This repository contains a Jupyter notebook that tackles the problem of predicting atmospheric emissions in London given the emissions data for 2008, 2010, 2013, and 2020 specifically. The dataset was obtained from this link: https://data.london.gov.uk/dataset/london-atmospheric-emissions-inventory-2013. The dataset focuses on major road emissions only given the ease by which it was to record this information compared to rural roads.
- Import Libraries (EDA):
- Key libraries imported are pandas, numpy, scikit-learn, matplotlib, and torch.
- Load data and concatenate:
- Individual files were loaded in using pandas
- We concatenated the data together since we plan to train on all the historical data to generate predictions.
- Format Columns:
- Convert all object type columns to a numeric format by first encoding each label and then converting the values to their encoded value.
- Split Data:
- Split the dataset so that any data that took place prior to 2020 would be considered historical and will be used for training while the rest of the data will be used as the test set for model evaluation.
- Train Models:
- Trained a Linear Regression model
- Trained a Decision Tree Regressor model
- Trained a simple feed forward neural network
- Evaluate model performance
- Used MSE, RMSE, MAE, and R2 score to evaluate model performances.

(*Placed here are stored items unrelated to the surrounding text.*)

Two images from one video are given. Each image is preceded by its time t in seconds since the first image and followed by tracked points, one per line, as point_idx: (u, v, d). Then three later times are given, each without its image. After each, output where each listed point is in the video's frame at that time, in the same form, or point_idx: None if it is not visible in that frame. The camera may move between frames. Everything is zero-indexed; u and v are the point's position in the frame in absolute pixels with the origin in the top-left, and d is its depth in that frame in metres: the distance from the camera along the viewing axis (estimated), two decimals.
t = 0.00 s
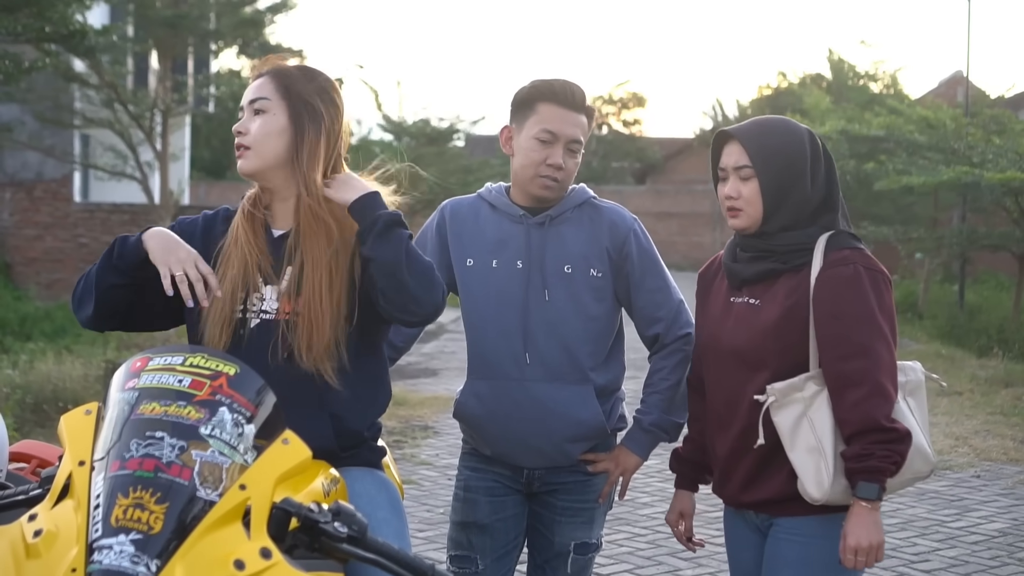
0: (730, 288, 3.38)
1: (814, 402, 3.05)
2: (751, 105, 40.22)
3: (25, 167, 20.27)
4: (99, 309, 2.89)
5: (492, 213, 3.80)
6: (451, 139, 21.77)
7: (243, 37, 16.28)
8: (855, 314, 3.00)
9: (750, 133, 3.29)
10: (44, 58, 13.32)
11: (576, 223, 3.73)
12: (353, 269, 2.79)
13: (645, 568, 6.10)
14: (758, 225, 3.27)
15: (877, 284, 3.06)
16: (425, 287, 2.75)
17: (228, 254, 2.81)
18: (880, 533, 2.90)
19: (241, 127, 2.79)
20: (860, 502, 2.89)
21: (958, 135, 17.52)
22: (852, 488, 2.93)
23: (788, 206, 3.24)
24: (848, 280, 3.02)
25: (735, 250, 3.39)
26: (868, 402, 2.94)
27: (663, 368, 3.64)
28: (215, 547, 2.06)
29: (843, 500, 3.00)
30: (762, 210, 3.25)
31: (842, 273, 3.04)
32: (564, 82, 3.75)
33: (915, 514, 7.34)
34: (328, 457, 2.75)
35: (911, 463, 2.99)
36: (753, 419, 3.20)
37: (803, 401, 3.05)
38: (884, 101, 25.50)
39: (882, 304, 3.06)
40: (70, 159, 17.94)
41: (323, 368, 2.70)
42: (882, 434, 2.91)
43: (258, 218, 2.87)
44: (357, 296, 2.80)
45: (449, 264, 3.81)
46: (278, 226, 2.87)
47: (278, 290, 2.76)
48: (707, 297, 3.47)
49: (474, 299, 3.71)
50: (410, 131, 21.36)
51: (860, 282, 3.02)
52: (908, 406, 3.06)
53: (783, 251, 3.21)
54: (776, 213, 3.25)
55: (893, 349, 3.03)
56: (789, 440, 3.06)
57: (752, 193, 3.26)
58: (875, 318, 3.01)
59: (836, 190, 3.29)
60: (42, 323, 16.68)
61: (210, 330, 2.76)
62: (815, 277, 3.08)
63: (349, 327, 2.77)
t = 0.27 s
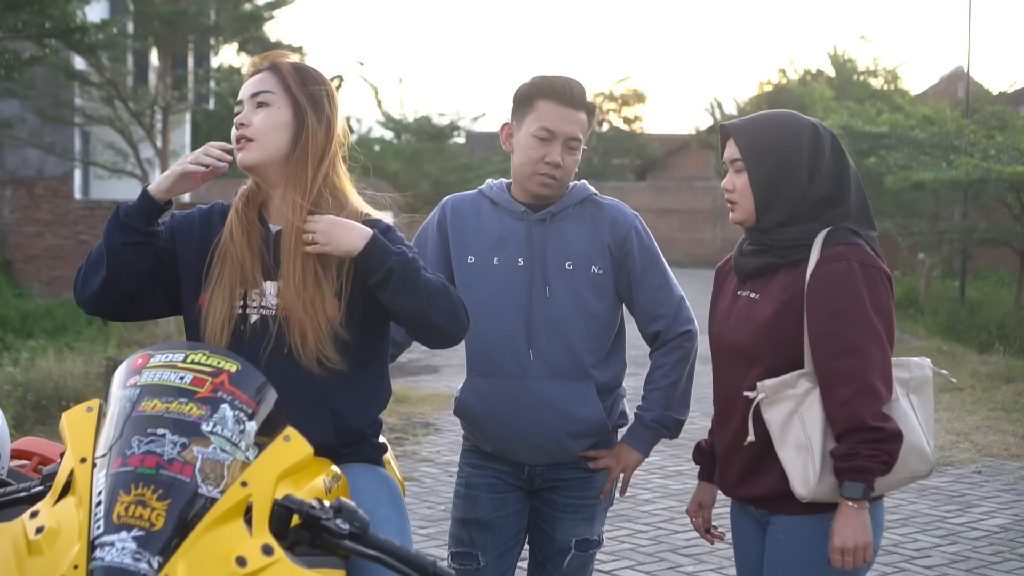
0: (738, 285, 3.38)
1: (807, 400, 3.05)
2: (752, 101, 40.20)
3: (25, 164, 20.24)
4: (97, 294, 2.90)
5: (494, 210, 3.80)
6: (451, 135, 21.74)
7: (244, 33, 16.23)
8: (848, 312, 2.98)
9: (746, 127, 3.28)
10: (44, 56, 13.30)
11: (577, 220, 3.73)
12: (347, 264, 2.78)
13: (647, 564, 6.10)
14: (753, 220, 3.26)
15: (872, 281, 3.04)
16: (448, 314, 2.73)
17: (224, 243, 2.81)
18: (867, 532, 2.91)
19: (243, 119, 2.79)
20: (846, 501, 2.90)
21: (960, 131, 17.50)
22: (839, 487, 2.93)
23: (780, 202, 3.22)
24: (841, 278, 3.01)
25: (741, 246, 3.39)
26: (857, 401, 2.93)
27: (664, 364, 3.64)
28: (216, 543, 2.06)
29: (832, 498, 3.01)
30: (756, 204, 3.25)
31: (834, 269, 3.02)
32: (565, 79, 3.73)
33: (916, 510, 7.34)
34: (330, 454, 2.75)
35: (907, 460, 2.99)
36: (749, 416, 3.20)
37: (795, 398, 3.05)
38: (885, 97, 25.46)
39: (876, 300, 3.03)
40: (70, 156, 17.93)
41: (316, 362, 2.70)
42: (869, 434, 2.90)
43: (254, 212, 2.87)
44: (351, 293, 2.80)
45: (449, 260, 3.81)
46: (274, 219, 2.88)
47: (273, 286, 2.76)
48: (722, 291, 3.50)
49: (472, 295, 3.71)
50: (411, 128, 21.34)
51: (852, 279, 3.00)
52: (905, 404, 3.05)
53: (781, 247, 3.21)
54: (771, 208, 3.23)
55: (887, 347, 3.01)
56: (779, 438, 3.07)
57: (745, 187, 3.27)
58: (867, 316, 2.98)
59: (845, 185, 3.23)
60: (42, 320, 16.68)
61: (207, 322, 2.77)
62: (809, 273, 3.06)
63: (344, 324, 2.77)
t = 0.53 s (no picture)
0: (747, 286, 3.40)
1: (792, 402, 3.07)
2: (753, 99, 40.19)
3: (26, 163, 20.24)
4: (121, 255, 2.78)
5: (495, 209, 3.80)
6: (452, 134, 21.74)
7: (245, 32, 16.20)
8: (831, 313, 2.98)
9: (745, 126, 3.29)
10: (45, 55, 13.31)
11: (577, 221, 3.73)
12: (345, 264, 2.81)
13: (648, 563, 6.11)
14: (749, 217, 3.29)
15: (855, 282, 3.01)
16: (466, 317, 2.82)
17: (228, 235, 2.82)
18: (831, 534, 2.98)
19: (259, 115, 2.79)
20: (811, 504, 2.97)
21: (962, 130, 17.49)
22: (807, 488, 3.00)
23: (774, 202, 3.23)
24: (822, 279, 3.01)
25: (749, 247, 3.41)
26: (827, 404, 2.95)
27: (666, 363, 3.64)
28: (217, 542, 2.06)
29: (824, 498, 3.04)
30: (753, 201, 3.28)
31: (817, 270, 3.03)
32: (566, 77, 3.73)
33: (918, 508, 7.34)
34: (331, 454, 2.75)
35: (898, 462, 3.01)
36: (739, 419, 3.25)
37: (782, 400, 3.08)
38: (887, 95, 25.45)
39: (860, 301, 3.00)
40: (71, 155, 17.95)
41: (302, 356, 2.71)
42: (838, 438, 2.93)
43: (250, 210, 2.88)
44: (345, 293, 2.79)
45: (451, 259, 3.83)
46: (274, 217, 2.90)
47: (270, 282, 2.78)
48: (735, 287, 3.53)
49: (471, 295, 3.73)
50: (412, 127, 21.34)
51: (833, 280, 3.00)
52: (898, 405, 3.06)
53: (776, 245, 3.23)
54: (766, 207, 3.25)
55: (872, 350, 2.98)
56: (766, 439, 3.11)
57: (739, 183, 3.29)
58: (847, 317, 2.97)
59: (849, 182, 3.16)
60: (44, 319, 16.70)
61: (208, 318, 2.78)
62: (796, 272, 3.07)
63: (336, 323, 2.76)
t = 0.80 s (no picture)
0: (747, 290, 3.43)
1: (783, 402, 3.11)
2: (756, 100, 40.20)
3: (29, 163, 20.26)
4: (167, 250, 2.67)
5: (496, 210, 3.81)
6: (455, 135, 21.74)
7: (248, 32, 16.22)
8: (818, 315, 3.00)
9: (748, 126, 3.30)
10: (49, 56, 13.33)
11: (578, 222, 3.74)
12: (345, 260, 2.83)
13: (649, 564, 6.11)
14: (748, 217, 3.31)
15: (846, 283, 3.01)
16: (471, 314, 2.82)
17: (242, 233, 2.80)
18: (809, 531, 3.01)
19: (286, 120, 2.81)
20: (792, 499, 3.01)
21: (966, 131, 17.48)
22: (787, 484, 3.05)
23: (773, 204, 3.25)
24: (811, 280, 3.03)
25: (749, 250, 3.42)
26: (811, 404, 2.98)
27: (666, 364, 3.64)
28: (219, 541, 2.07)
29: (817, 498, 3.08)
30: (754, 201, 3.30)
31: (808, 272, 3.05)
32: (568, 76, 3.74)
33: (919, 509, 7.35)
34: (334, 454, 2.77)
35: (889, 463, 3.04)
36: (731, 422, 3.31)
37: (774, 399, 3.12)
38: (889, 96, 25.44)
39: (849, 301, 3.00)
40: (74, 155, 17.98)
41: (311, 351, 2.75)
42: (821, 438, 2.95)
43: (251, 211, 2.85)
44: (346, 292, 2.82)
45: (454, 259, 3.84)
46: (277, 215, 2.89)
47: (278, 280, 2.80)
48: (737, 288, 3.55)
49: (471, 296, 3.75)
50: (414, 127, 21.36)
51: (820, 282, 3.02)
52: (890, 407, 3.08)
53: (771, 247, 3.25)
54: (765, 210, 3.27)
55: (860, 350, 2.99)
56: (757, 438, 3.15)
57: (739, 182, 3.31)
58: (833, 318, 2.99)
59: (851, 187, 3.18)
60: (47, 318, 16.73)
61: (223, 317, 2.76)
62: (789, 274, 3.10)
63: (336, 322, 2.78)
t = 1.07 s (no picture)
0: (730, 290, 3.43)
1: (781, 403, 3.10)
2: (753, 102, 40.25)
3: (26, 164, 20.25)
4: (191, 294, 2.59)
5: (493, 212, 3.80)
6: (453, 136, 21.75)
7: (245, 34, 16.22)
8: (819, 315, 3.00)
9: (743, 128, 3.30)
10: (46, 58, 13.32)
11: (575, 224, 3.74)
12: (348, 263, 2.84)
13: (647, 565, 6.11)
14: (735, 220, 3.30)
15: (842, 285, 3.05)
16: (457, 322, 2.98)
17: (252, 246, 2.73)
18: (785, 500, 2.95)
19: (296, 133, 2.77)
20: (776, 469, 2.96)
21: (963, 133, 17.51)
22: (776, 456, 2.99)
23: (762, 209, 3.25)
24: (808, 282, 3.04)
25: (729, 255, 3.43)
26: (817, 394, 2.96)
27: (664, 365, 3.63)
28: (217, 543, 2.07)
29: (814, 495, 3.08)
30: (741, 204, 3.29)
31: (804, 273, 3.05)
32: (562, 78, 3.72)
33: (916, 511, 7.35)
34: (333, 456, 2.77)
35: (883, 456, 3.08)
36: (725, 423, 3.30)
37: (771, 401, 3.10)
38: (886, 98, 25.47)
39: (848, 303, 3.04)
40: (71, 156, 17.98)
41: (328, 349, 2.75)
42: (829, 423, 2.93)
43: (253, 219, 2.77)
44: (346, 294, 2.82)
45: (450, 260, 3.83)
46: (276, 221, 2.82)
47: (284, 288, 2.74)
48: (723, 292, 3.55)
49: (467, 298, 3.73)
50: (411, 128, 21.36)
51: (819, 282, 3.03)
52: (881, 403, 3.11)
53: (756, 253, 3.24)
54: (753, 214, 3.27)
55: (859, 348, 3.02)
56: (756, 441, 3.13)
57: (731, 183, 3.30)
58: (837, 318, 3.00)
59: (835, 196, 3.21)
60: (44, 320, 16.72)
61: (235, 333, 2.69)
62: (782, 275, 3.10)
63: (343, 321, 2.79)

- Deep Learning for Neural Network architecture and training
- Machine Learning regression algorithms
- Data visualization for interpretability
To run the notebook, install the following Python libraries:
- pandas
- matplotlib
- scikit-learn
- numpy
- torch
You can install the required libraries with:
pip install pandas matplotlib scikit-learn numpy torch
-
Clone the repository:
git clone https://github.com/Vimal-Raghubir London-Atmospheric-Emissions-Inventory-Analysis.git
-
Open the Jupyter notebook:
jupyter notebook london_atmospheric_emissions_inventory_analysis.ipynb
-
Follow the structured steps in the notebook to:
- Import the Libraries.
- Load data and concatenate.
- Format Columns.
- Split Data.
- Train Models
- Evaluate model performance
Potential improvements to the notebook could include:
- Trying different regression algorithms like XGBoost.
- Adding more data from previous years not covered in the existing dataset like 2018, 2019, etc.
- Trying bucketing and using classification algorithms to see if it results in improved performance.